All records below are to be set down precisely as written, excluding pictures.

(Items listed in a dataset)
____________

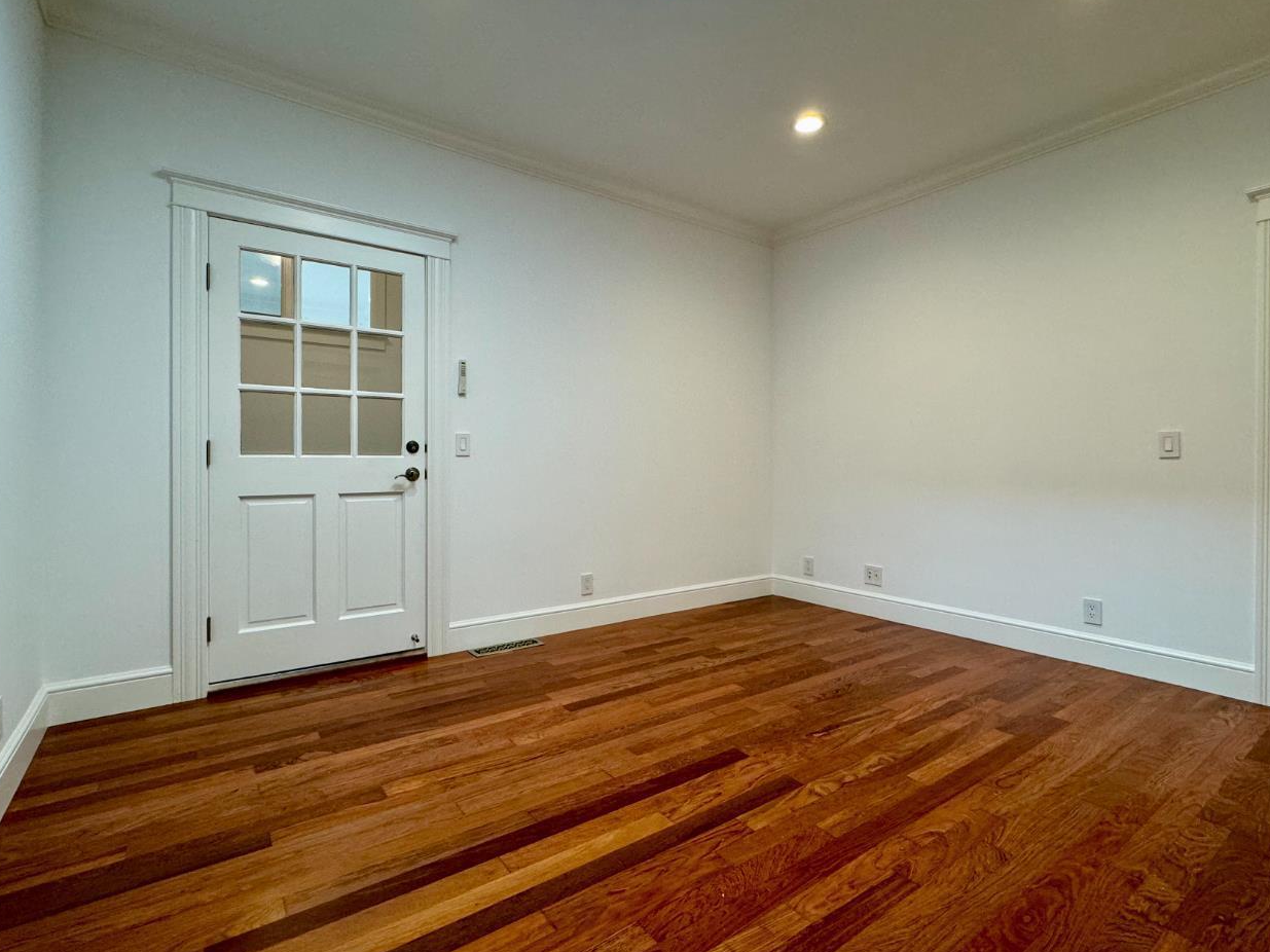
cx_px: 641
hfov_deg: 91.0
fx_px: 624
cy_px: 467
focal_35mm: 17
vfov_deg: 74.7
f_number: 2.2
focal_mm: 2.22
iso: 200
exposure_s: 1/120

____________

» FINAL ANSWER:
cx_px: 641
hfov_deg: 91.0
fx_px: 624
cy_px: 467
focal_35mm: 17
vfov_deg: 74.7
f_number: 2.2
focal_mm: 2.22
iso: 200
exposure_s: 1/120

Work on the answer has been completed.